I am a Research Statistician Developer at SAS where I am a part of a small team in Advanced Analytics R&D that designs and develops graphical user interfaces (“tasks”) in SAS® Studio to help make the analytical methods in SAS easier to learn and use.
SAS Studio is a more modern interface for SAS that you can use in place of the SAS Windowing Environment or Enterprise Guide®. SAS Studio is not a stand-alone product but is available with Base SAS® or SAS® Viya®. SAS Studio is also the primary interface that comes with SAS® University Edition, which is free to students, educators, and learners for non-commercial use, and can be installed on all three major operating systems. Yes, it actually works easily on Mac and Linux! If you use statistical software, I encourage you to check it out!
Before joining SAS, I finished my PhD in statistics at North Carolina State University under the direction of Hua Zhou and Eric Chi. My research interests include machine learning, big and high-dimensional data, computational statistics, and statistics education. While in grad school, I served as an instructor for ST311 (introductory statistics) for several semesters. I also gained real-world experience as a Data Scientist Intern at MaxPoint Interactive and as a statistical consultant for the NC State University College of Veterinary Medicine. Please take a look around my website and feel free to contact me if you have any questions or comments.
- I am excited that I will be attending the United States Conference on Teaching Statistics (USCOTS) 2019 on behalf of SAS. In addition to staffing an exhibitor table, I will also giving a presentation, Training Modern Statisticians with SAS® Viya® for Learners.

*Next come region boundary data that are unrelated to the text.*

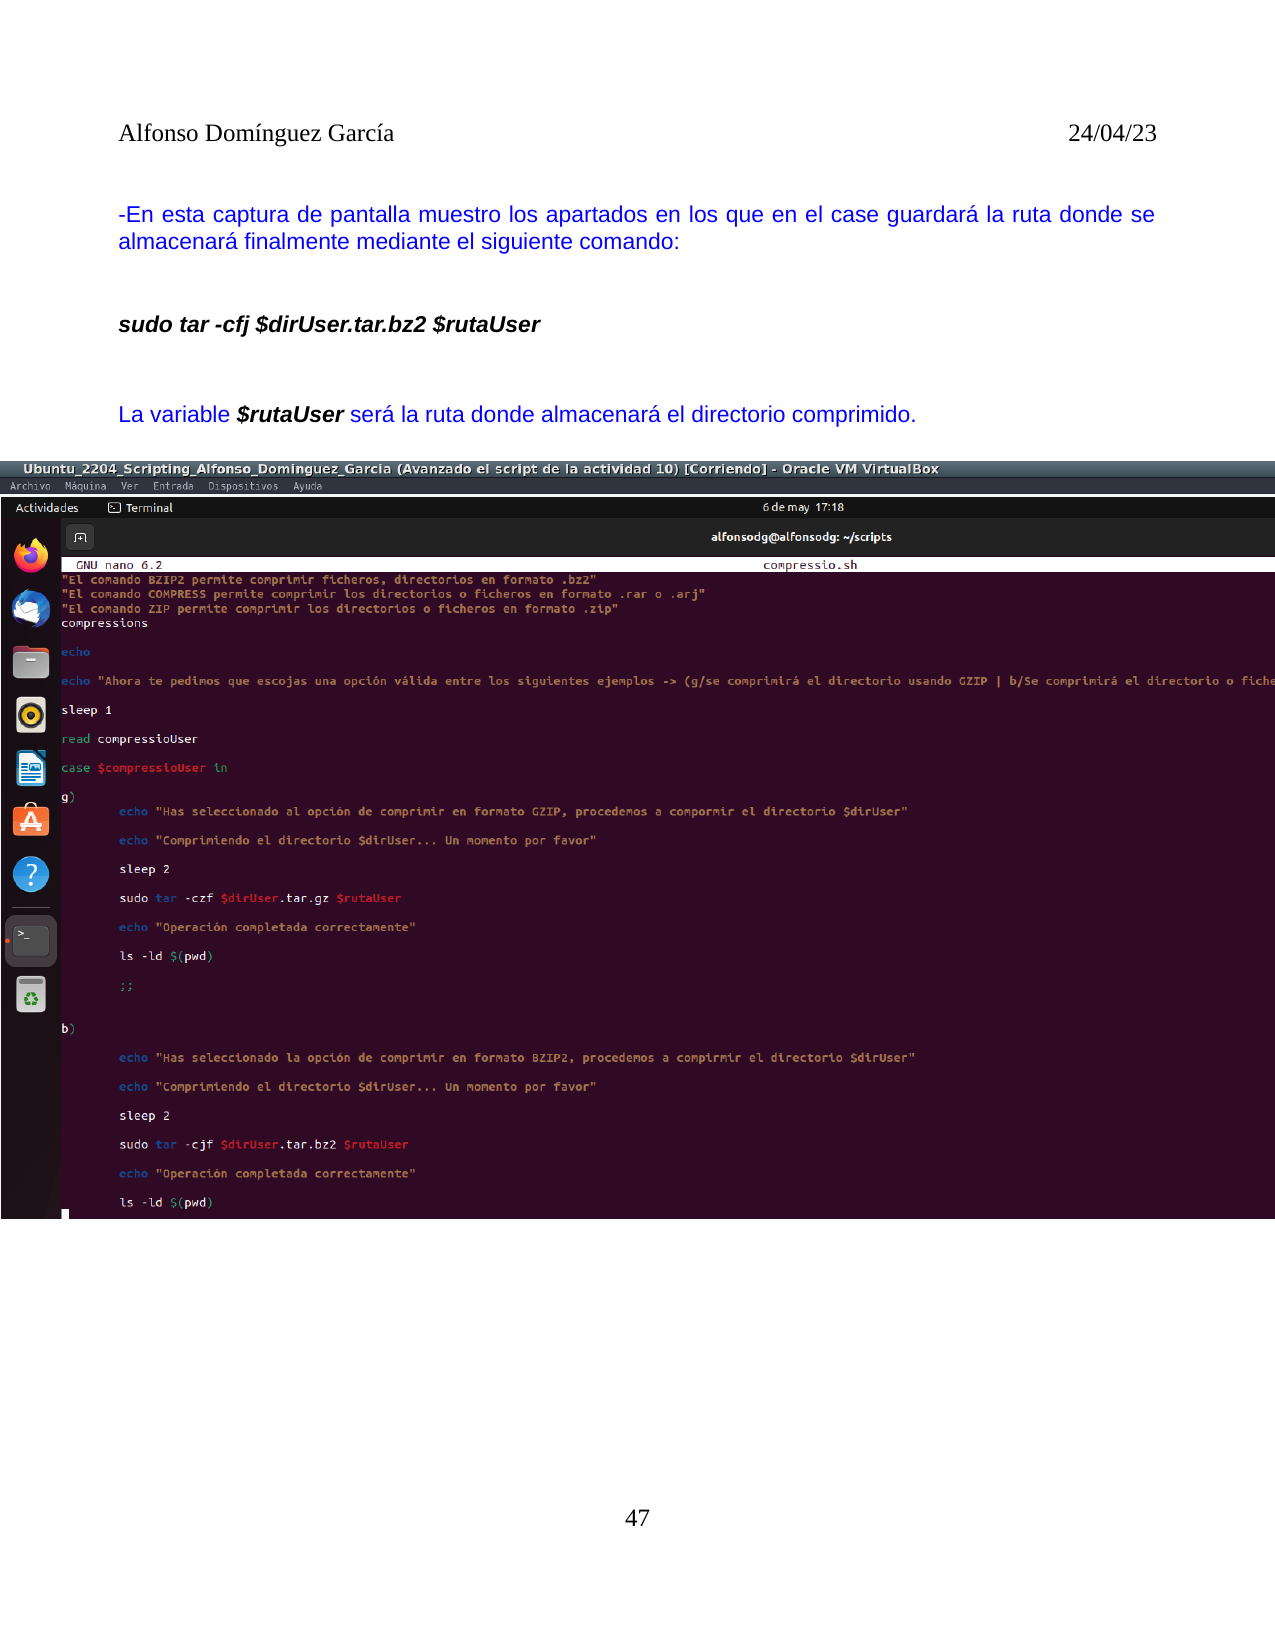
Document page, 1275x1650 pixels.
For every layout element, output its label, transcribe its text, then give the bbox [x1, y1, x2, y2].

picture [0, 461, 1275, 1219]
subtitle -En esta captura de pantalla muestro los apartados en los que en el case guardará la ruta donde se almacenará finalmente mediante el siguiente comando: [118, 201, 1157, 254]
text sudo tar -cfj $dirUser.tar.bz2 $rutaUser [118, 311, 1157, 338]
text La variable $rutaUser será la ruta donde almacenará el directorio comprimido. [118, 401, 1157, 427]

It will be on Friday, May 17th at 4:25pm in room 109 – I hope to see you there!
SAS Global Forum 2019
- I had a great time at SAS Global Forum again this year. I loved talking with users to hear how they use SAS, answer their questions, and see their excitement for my work that makes analytics more accessible for everyone.
- I presented a paper and two software demos:
|Paper||Learning Data Science with SAS® University Edition and JupyterLab|
|Super Demo||Build Fully Connected Neural Networks with SAS® Studio Tasks and SAS® Viya®|
|Super Demo||Easily Perform Competing-Risks Survival Analysis with SAS® Studio Tasks|
- You can explore and reproduce the examples in my paper by first installing SAS® University Edition (which is free for academic, non-commercial use) and then downloading the Jupyter notebooks and data from the SAS Global Form 2019 repository on GitHub. Your comments and questions are encouraged!
- I plan to eventually create videos of my super demos, and I will post them once they are available.